不論那張布防圖出自何人之手,這個節骨眼上,大兄仍然是站在她身邊的,這比什麼都重要。
旁的事,就該裴獗去操心了。
裴獗是在溫行溯告辭離府後,才回來的。
他讓人把馮蘊叫過去,將生辰宴上的禮單交還給馮蘊。
“長姊說了,這些東西不該她插手。你收著吧。著實不想管,就堆到庫房裡,放起來便是。”
馮蘊笑了下,示意小滿收起來,“誰會嫌錢多?長姊不管,那就歸我了。”
見裴獗沒有開口,她又垂下眼,說得很是恭順,
“我本是王府長史,這些都是應當應分的事,並無懶惰心思。交給長姊,原是存了幾分尊重之意……”
這是解釋。
馮蘊難得的解釋。
裴獗看她一眼,點點頭。
他無意再多說什麼,目光輕輕掠過。
“你大兄來過?”
馮蘊嗯聲,見房裡有仆從在側,擺手示意一下,等他們都退下去了,這才坐到裴獗的身邊,把溫行溯的話,一一相告。
不料,裴獗聽完眉心一蹙,“我已知曉。”
馮蘊以為是天大的秘密呢,再看裴獗那雙洞若觀火的眼睛,端起涼茶飲一口,緩了緩心情,這才笑道:
“這事可真讓人摸不著頭腦,匪夷所思得很。就因為一張布防圖,就要把帝位讓賢?
也太膽小了吧?再說,大王也沒怎麼過分他啊。”
裴獗沒有回應。
房裡安靜了片刻,他道:
“我沒怎麼著他,有人怎麼著他了。”
馮蘊一驚,“是嗎?”
裴獗黑眸深深,“那日入宮探視,皇帝屏退左右,獨留我在禦前,陳情訴苦。說他不是治國安邦的聖主賢君,願將大位,禪讓於我。隻求保他一家老小平安無虞……”
這話說得蹊蹺。
即使裴獗手握重兵,但君臣有彆,想推翻這一道桎梏並不容易,更何況皇室宗親並非全然衰敗,至少還有長公主撐著門麵,文治帝怎肯輕易退位?
馮蘊問:“你何曾危及他一家老小的性命了?”
裴獗嘴角牽起,冷冷道:“今日查驗布防圖,隱隱聞到一縷幽香……”
“香?什麼香?”
“雪上梅妝。”
馮蘊微怔,眉尾不由得輕輕一挑。
雪上梅妝這種香,如今恐怕隻有李桑若身上才有。
而李桑若一直被軟禁在宮裡,根本就沒有機會偷盜布防圖,更沒有可能將它藏在段武的身上……

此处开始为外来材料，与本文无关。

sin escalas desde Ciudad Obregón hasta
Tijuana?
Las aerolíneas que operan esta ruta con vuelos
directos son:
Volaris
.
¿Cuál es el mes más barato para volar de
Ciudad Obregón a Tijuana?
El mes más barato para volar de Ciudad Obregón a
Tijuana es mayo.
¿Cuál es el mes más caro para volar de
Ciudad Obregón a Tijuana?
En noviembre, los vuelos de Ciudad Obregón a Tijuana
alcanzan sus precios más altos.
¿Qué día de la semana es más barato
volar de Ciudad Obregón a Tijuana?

有且僅有一個人,能靠近李桑若,又有這等偷天換日的本事。
馮蘊道:“是唐少恭?”
裴獗麵沉如水。
馮蘊聲音平靜地看他一眼。
“大王如何作想?”
不論唐少恭是不是真的謝家軍遺勇,這麼做除了推裴獗上位,可還有彆的目的,對裴獗而言,至尊大位已是唾手可得。
隻要裴獗肯邁出去這一步,從此三山四海,必將掀得天翻地覆……
裴獗伸手攬住她的腰。
“怕嗎?”
有風吹來,揚起馮蘊的發絲,她眼裡的火焰安安靜靜的燃燒著,從笑容裡滲出來。
“不怕。”
她又將頭慢慢靠在裴獗的肩膀,望著簷下那一群不知疲憊的飛蛾。